Dakota County is one of three metro counties to take steps to issues with drug testing done by the St. Paul Police Department Crime lab.

The lab's practices and training have been scrutinized in recent months, and 350 to 400 cases could be affected.

"We believe that our responsibilities as prosecutors require us to take appropriate action to enable justice in past, pending and future cases," said Dakota County Attorney James Backstrom. He was also speaking on behalf of Ramsey County Attorney John Choi and Washington County Attorney Peter Orput.

"In addition, we seek to ensure the public confidence in the criminal justice system and provide leadership when it is appropriate," Backstrom said. "We will continue to assist our partners in law enforcement as they develop new procedures to ensure proper analytical testing of evidence."

A number of steps have been taken to accomplish their common objective, said Backstrom.

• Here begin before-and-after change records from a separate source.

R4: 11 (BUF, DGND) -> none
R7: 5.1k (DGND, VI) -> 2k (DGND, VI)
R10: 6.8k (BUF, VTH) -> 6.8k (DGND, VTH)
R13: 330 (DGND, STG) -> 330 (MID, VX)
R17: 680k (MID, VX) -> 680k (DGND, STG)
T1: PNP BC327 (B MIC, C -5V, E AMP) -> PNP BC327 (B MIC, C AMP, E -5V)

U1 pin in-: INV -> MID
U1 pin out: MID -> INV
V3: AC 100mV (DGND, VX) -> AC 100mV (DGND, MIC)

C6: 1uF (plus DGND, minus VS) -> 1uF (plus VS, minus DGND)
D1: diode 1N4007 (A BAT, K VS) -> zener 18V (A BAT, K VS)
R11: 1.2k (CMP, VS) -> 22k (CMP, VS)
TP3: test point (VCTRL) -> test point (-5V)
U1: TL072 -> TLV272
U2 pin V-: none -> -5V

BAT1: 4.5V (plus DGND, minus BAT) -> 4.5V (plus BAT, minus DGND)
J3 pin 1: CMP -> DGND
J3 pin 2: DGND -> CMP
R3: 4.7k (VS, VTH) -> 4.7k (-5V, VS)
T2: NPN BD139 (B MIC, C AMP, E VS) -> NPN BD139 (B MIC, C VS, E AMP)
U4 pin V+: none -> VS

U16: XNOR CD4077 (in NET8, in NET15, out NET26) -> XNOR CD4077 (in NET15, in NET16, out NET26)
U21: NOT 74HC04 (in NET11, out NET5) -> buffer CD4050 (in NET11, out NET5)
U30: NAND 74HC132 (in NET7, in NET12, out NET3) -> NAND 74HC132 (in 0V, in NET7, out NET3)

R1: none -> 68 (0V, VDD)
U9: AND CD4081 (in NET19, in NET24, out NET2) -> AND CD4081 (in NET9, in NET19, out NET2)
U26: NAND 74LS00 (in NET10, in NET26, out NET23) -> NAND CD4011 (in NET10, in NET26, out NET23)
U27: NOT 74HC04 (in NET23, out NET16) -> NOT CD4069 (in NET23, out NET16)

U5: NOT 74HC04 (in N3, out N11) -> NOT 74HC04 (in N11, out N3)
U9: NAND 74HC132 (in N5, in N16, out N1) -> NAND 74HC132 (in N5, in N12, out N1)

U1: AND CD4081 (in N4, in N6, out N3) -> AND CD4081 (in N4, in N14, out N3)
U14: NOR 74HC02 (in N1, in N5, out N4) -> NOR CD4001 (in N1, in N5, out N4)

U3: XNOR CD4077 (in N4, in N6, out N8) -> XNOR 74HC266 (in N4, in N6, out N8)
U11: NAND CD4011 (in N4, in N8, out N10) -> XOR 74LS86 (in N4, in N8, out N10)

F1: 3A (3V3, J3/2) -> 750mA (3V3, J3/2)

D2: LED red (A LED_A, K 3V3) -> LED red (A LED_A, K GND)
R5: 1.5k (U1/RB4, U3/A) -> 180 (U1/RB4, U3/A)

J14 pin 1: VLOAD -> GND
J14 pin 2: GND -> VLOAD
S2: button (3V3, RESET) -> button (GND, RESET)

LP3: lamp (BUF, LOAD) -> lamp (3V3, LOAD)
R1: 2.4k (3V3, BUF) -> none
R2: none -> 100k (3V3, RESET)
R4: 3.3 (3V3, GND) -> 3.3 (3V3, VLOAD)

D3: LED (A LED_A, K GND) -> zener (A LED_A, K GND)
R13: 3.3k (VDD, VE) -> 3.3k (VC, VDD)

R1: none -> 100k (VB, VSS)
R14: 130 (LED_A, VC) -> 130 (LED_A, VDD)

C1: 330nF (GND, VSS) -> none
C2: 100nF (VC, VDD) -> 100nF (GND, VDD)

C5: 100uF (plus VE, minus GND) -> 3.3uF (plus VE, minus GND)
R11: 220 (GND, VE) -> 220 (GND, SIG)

Drug task forces (including the Dakota County Drug Task Force supported by all municipalities in the county) will discontinue sending any suspected controlled substances to the St. Paul Crime Lab. The law enforcement agencies within the three-county area are being asked to preserve all suspected controlled substances for re- testing purposes, if necessary. The Minnesota Bureau of Criminal Apprehension is retesting all samples in pending cases. Continuances have been asked in these cases.

"Priority for re-testing will be given to individuals currently in custody," said Backstrom. "Additional re-testing will be prioritized based upon the level of the offenses and the offense date."

He added that if re-testing is not possible due to lack of a sufficient sample, a reduced charge will be pursued.

Prosecutors also will review post-conviction motions on a case-by-case basis.

"It is important to keep in mind that the deficits identified to date in the St. Paul Police Department Crime Lab relate primarily to the lack of adequate operating policies and procedures of this laboratory's drug policies and procedures and this laboratory's drug testing process," said Backstrom. "It has not been shown that these deficits actually resulted in the widespread misidentification of substances believed to be illegal drugs."

Backstrom also defended the actions of his office and staff regarding the claim of some public defenders that prosecutors had prior knowledge of the extent of possible problems. The action began in February and March, he said, after his office received many requests related to the drug testing, and the reliability of them, performed by the St. Paul Police Crime Lab.

Shortly after learning of the public defender's concerns Backstrom's office reached an agreement with the public defender, which called for the public defender to identify the "multiple test cases" in which that office's concerns could be addressed.

Backstrom said his staff received many requests for information regarding the procedures and policies of the crime lab. The public defender also requested the opportunity to interview crime lab personnel. His staff supplied information and documents.

"Despite these efforts, my office was not provided with any specifics regarding concerns the public defender had with testing procedures as required by the Minnesota Rules of Criminal Procedures," said Backstrom.

At a June 25 hearing, Backstrom's office raised its concerns. Messerich said she expected the public defender's office to comply with the Minnesota Rules of Criminal Procedures by July 9.

On that day, Backstrom said his office received more than 2,700 pages of documents from the public defender's office. Included were the names of three experts, who submitted their opinions later that week.

Backstrom asked for a continuance of the July 16 hearing. It was denied. Two additional documents were forwarded to Backstrom's office, one right before the hearing, the second the day after it began, he said.

"After hearing the testimony of defense experts in this hearing, and after reviewing some of the 2,700 pages of documents the defense disclosed just days before the hearing, some of which were disclosed after the court-imposed deadline, the Dakota County Attorney's recognized the seriousness of the problems with the St. Paul Department Crime Laboratory and took immediate steps to address them," said Backstrom.